EXERCISE: Convert every line of text in the rows below into a JSON list of strings, one string per line, skipping blank lines. Leave the picture markers out of the list.

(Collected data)
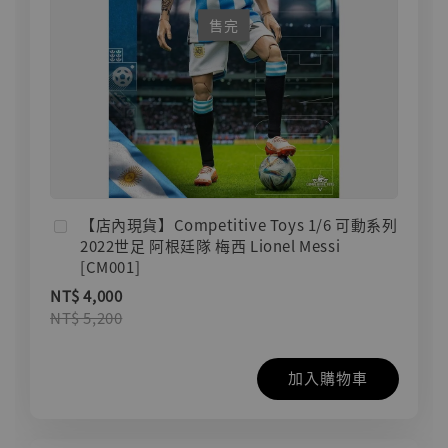
售完
【店內現貨】Competitive Toys 1/6 可動系列
2022世足 阿根廷隊 梅西 Lionel Messi
[CM001]
NT$ 4,000
NT$ 5,200
加入購物車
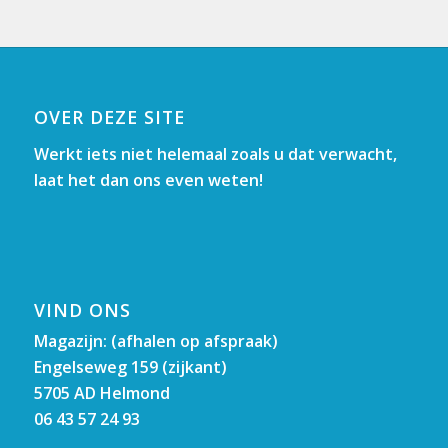
OVER DEZE SITE
Werkt iets niet helemaal zoals u dat verwacht,
laat het dan ons even weten!
VIND ONS
Magazijn: (afhalen op afspraak)
Engelseweg 159 (zijkant)
5705 AD Helmond
06 43 57 24 93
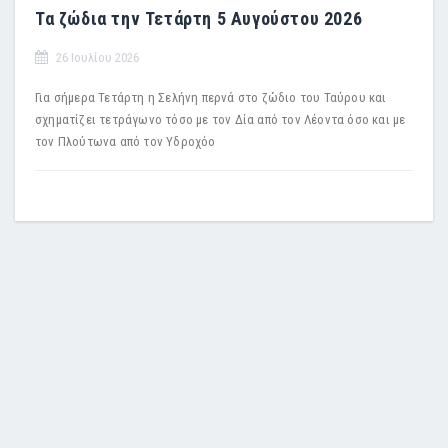
Τα ζώδια την Τετάρτη 5 Αυγούστου 2026
26 Ιουλίου 2026
Για σήμερα Τετάρτη η Σελήνη περνά στο ζώδιο του Ταύρου και
σχηματίζει τετράγωνο τόσο με τον Δία από τον Λέοντα όσο και με
τον Πλούτωνα από τον Υδροχόο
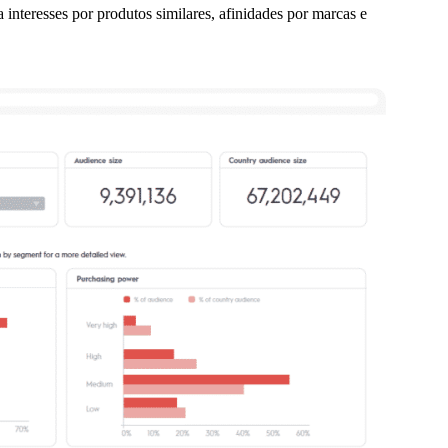
 interesses por produtos similares, afinidades por marcas e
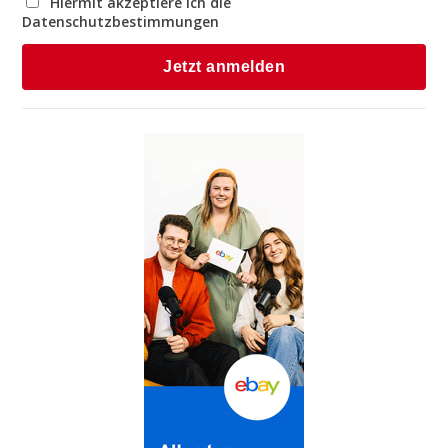
Hiermit akzeptiere ich die
Datenschutzbestimmungen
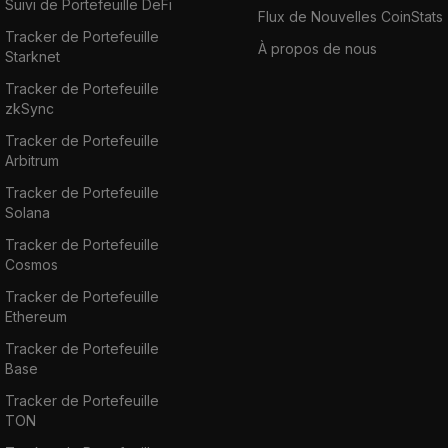
Suivi de Portefeuille DeFi
Flux de Nouvelles CoinStats
Tracker de Portefeuille
À propos de nous
Starknet
Tracker de Portefeuille
zkSync
Tracker de Portefeuille
Arbitrum
Tracker de Portefeuille
Solana
Tracker de Portefeuille
Cosmos
Tracker de Portefeuille
Ethereum
Tracker de Portefeuille
Base
Tracker de Portefeuille
TON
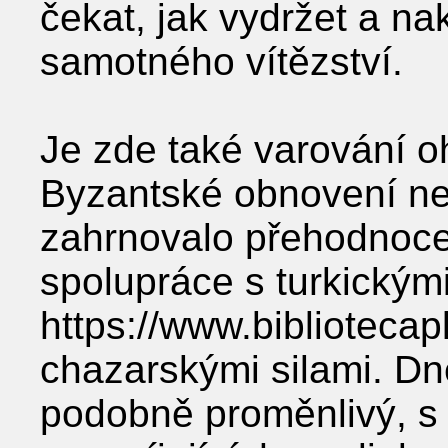
čekat, jak vydržet a na
samotného vítězství.
Je zde také varování oh
Byzantské obnovení ne
zahrnovalo přehodnoce
spolupráce s turkickým
https://www.biblioteca
chazarskými silami. Dn
podobně proměnlivý, s 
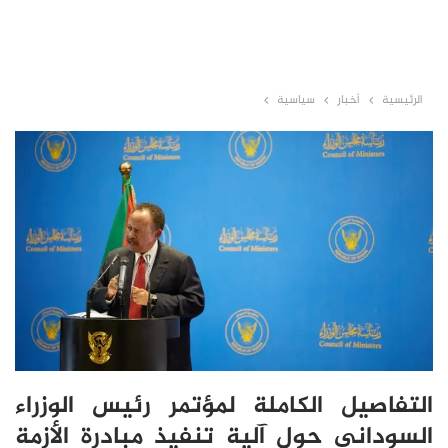
الرئيسية
أخبار
سياسية
التفاصيل الكاملة لمؤتمر رئيس الوزراء
السوداني حول آلية تنفيذ مبادرة الأزمة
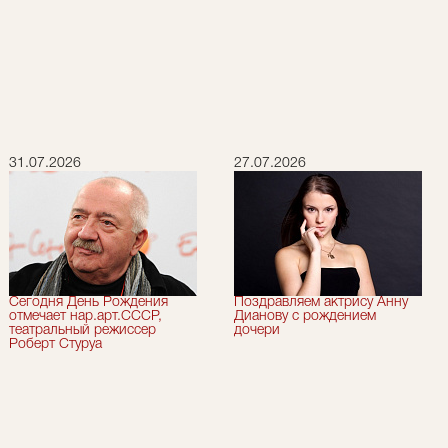
31.07.2026
27.07.2026
Сегодня День Рождения
Поздравляем актрису Анну
отмечает нар.арт.СССР,
Дианову с рождением
театральный режиссер
дочери
Роберт Стуруа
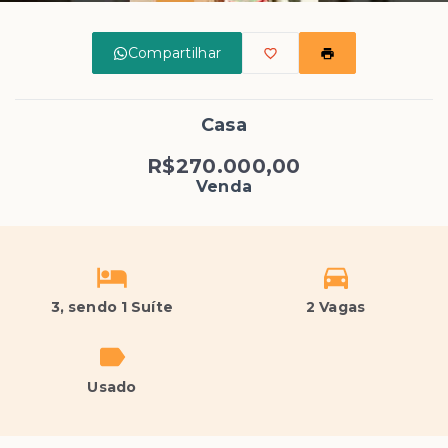
Compartilhar
Casa
R$270.000,00
Venda
3
, sendo 1 Suíte
2 Vagas
Usado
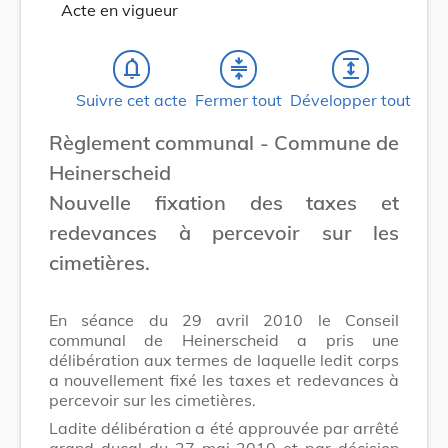
Acte en vigueur
notifications_none
compress
expand
Suivre cet acte
Fermer tout
Développer tout
Règlement communal - Commune de
Heinerscheid
Nouvelle fixation des taxes et
redevances à percevoir sur les
cimetières.
En séance du 29 avril 2010 le Conseil
communal de Heinerscheid a pris une
délibération aux termes de laquelle ledit corps
a nouvellement fixé les taxes et redevances à
percevoir sur les cimetières.
Ladite délibération a été approuvée par arrêté
grand-ducal du 27 mai 2010 et par décision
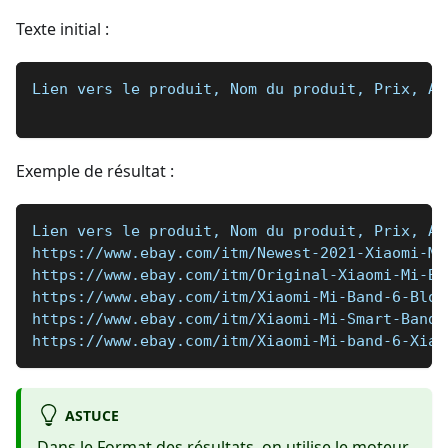
Texte initial :
Lien vers le produit, Nom du produit, Prix, An
Exemple de résultat :
Lien vers le produit, Nom du produit, Prix, An
https://www.ebay.com/itm/Newest-2021-Xiaomi-Mi
https://www.ebay.com/itm/Original-Xiaomi-Mi-Ba
https://www.ebay.com/itm/Xiaomi-Mi-Band-6-Bloo
https://www.ebay.com/itm/Xiaomi-Mi-Smart-Band-
https://www.ebay.com/itm/Xiaomi-Mi-band-6-Xiao
ASTUCE
Dans le
Format des résultats
, on utilise le
moteur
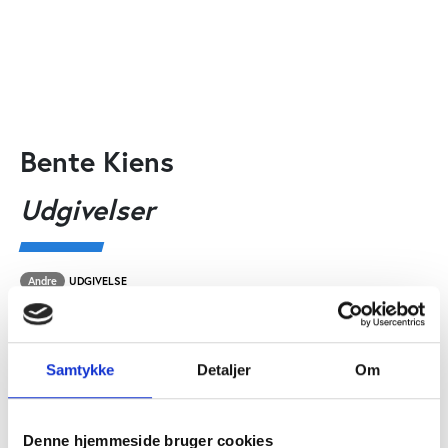
Bente Kiens
Udgivelser
Andre
UDGIVELSE
Fysisk inaktivitet - konsekvenser og
sammenhænge
Laila Susanne Ottesen, Bente Klarlund Pedersen, Bente
Samtykke
Detaljer
Om
Kiens, Nina Beyer, Søren Brage, Lars Hyldstrup, Kristian
Overgaard, Lis Puggaard
Denne hjemmeside bruger cookies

WORKED SOLUTION:
[
  "售完",
  "【店內現貨】Competitive Toys 1/6 可動系列",
  "2022世足 阿根廷隊 梅西 Lionel Messi",
  "[CM001]",
  "NT$ 4,000",
  "NT$ 5,200",
  "加入購物車",
  "OVER DEZE SITE",
  "Werkt iets niet helemaal zoals u dat verwacht,",
  "laat het dan ons even weten!",
  "VIND ONS",
  "Magazijn: (afhalen op afspraak)",
  "Engelseweg 159 (zijkant)",
  "5705 AD Helmond",
  "06 43 57 24 93",
  "Τα ζώδια την Τετάρτη 5 Αυγούστου 2026",
  "26 Ιουλίου 2026",
  "Για σήμερα Τετάρτη η Σελήνη περνά στο ζώδιο του Ταύρου και",
  "σχηματίζει τετράγωνο τόσο με τον Δία από τον Λέοντα όσο και με",
  "τον Πλούτωνα από τον Υδροχόο",
  " interesses por produtos similares, afinidades por marcas e",
  "Hiermit akzeptiere ich die",
  "Datenschutzbestimmungen",
  "Suivi de Portefeuille DeFi",
  "Flux de Nouvelles CoinStats",
  "Tracker de Portefeuille",
  "À propos de nous",
  "Starknet",
  "Tracker de Portefeuille",
  "zkSync",
  "Tracker de Portefeuille",
  "Arbitrum",
  "Tracker de Portefeuille",
  "Solana",
  "Tracker de Portefeuille",
  "Cosmos",
  "Tracker de Portefeuille",
  "Ethereum",
  "Tracker de Portefeuille",
  "Base",
  "Tracker de Portefeuille",
  "TON",
  "čekat, jak vydržet a na",
  "samotného vítězství.",
  "Je zde také varování oh",
  "Byzantské obnovení ne",
  "zahrnovalo přehodnoce",
  "spolupráce s turkickým",
  "https://www.biblioteca",
  "chazarskými silami. Dn",
  "podobně proměnlivý, s ",
  "الرئيسية",
  "أخبار",
  "سياسية",
  "التفاصيل الكاملة لمؤتمر رئيس الوزراء",
  "السوداني حول آلية تنفيذ مبادرة الأزمة",
  "31.07.2026",
  "27.07.2026",
  "Сегодня День Рождения",
  "Поздравляем актрису Анну",
  "отмечает нар.арт.СССР,",
  "Дианову с рождением",
  "театральный режиссер",
  "дочери",
  "Роберт Стуруа",
  "Compartilhar",
  "Casa",
  "R$270.000,00",
  "Venda",
  "3",
  ", sendo 1 Suíte",
  "2 Vagas",
  "Usado",
  "Acte en vigueur",
  "notifications_none",
  "compress",
  "expand",
  "Suivre cet acte",
  "Fermer tout",
  "Développer tout",
  "Règlement communal - Commune de",
  "Heinerscheid",
  "Nouvelle fixation des taxes et",
  "redevances à percevoir sur les",
  "cimetières.",
  "En séance du 29 avril 2010 le Conseil",
  "communal de Heinerscheid a pris une",
  "délibération aux termes de laquelle ledit corps",
  "a nouvellement fixé les taxes et redevances à",
  "percevoir sur les cimetières.",
  "Ladite délibération a été approuvée par arrêté",
  "grand-ducal du 27 mai 2010 et par décision",
  "Texte initial :",
  "Lien vers le produit, Nom du produit, Prix, An",
  "Exemple de résultat :",
  "Lien vers le produit, Nom du produit, Prix, An",
  "https://www.ebay.com/itm/Newest-2021-Xiaomi-Mi",
  "https://www.ebay.com/itm/Original-Xiaomi-Mi-Ba",
  "https://www.ebay.com/itm/Xiaomi-Mi-Band-6-Bloo",
  "https://www.ebay.com/itm/Xiaomi-Mi-Smart-Band-",
  "https://www.ebay.com/itm/Xiaomi-Mi-band-6-Xiao",
  "ASTUCE",
  "Dans le",
  "Format des résultats",
  ", on utilise le",
  "moteur",
  "Bente Kiens",
  "Udgivelser",
  "Andre",
  "UDGIVELSE",
  "Fysisk inaktivitet - konsekvenser og",
  "sammenhænge",
  "Laila Susanne Ottesen, Bente Klarlund Pedersen, Bente",
  "Samtykke",
  "Detaljer",
  "Om",
  "Kiens, Nina Beyer, Søren Brage, Lars Hyldstrup, Kristian",
  "Overgaard, Lis Puggaard",
  "Denne hjemmeside bruger cookies"
]